[Data entries]
==========

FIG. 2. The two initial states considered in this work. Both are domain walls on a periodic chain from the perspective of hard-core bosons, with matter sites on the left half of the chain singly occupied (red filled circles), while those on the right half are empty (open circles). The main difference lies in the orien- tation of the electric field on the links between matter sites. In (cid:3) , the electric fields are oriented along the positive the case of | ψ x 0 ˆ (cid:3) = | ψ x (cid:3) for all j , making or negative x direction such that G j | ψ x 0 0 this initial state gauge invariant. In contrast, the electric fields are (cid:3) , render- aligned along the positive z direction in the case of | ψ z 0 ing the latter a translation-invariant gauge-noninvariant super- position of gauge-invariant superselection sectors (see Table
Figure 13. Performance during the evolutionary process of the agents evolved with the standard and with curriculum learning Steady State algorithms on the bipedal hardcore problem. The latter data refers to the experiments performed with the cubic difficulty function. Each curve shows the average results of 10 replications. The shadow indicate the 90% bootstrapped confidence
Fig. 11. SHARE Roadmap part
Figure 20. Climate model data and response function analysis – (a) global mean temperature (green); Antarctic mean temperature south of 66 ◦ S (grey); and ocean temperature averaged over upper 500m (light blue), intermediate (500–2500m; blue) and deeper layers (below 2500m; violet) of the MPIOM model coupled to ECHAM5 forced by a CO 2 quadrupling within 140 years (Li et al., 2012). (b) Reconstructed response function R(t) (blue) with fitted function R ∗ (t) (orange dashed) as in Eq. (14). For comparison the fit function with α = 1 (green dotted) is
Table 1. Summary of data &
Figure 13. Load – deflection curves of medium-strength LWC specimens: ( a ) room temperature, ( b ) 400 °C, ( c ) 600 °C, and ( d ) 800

==========

* _Description of the task_
From the start of the data to the line that holds "Fig. 11. SHARE Roadmap part", retype each line exactly, with both ends included.

* _Result of this task_
FIG. 2. The two initial states considered in this work. Both are domain walls on a periodic chain from the perspective of hard-core bosons, with matter sites on the left half of the chain singly occupied (red filled circles), while those on the right half are empty (open circles). The main difference lies in the orien- tation of the electric field on the links between matter sites. In (cid:3) , the electric fields are oriented along the positive the case of | ψ x 0 ˆ (cid:3) = | ψ x (cid:3) for all j , making or negative x direction such that G j | ψ x 0 0 this initial state gauge invariant. In contrast, the electric fields are (cid:3) , render- aligned along the positive z direction in the case of | ψ z 0 ing the latter a translation-invariant gauge-noninvariant super- position of gauge-invariant superselection sectors (see Table
Figure 13. Performance during the evolutionary process of the agents evolved with the standard and with curriculum learning Steady State algorithms on the bipedal hardcore problem. The latter data refers to the experiments performed with the cubic difficulty function. Each curve shows the average results of 10 replications. The shadow indicate the 90% bootstrapped confidence
Fig. 11. SHARE Roadmap part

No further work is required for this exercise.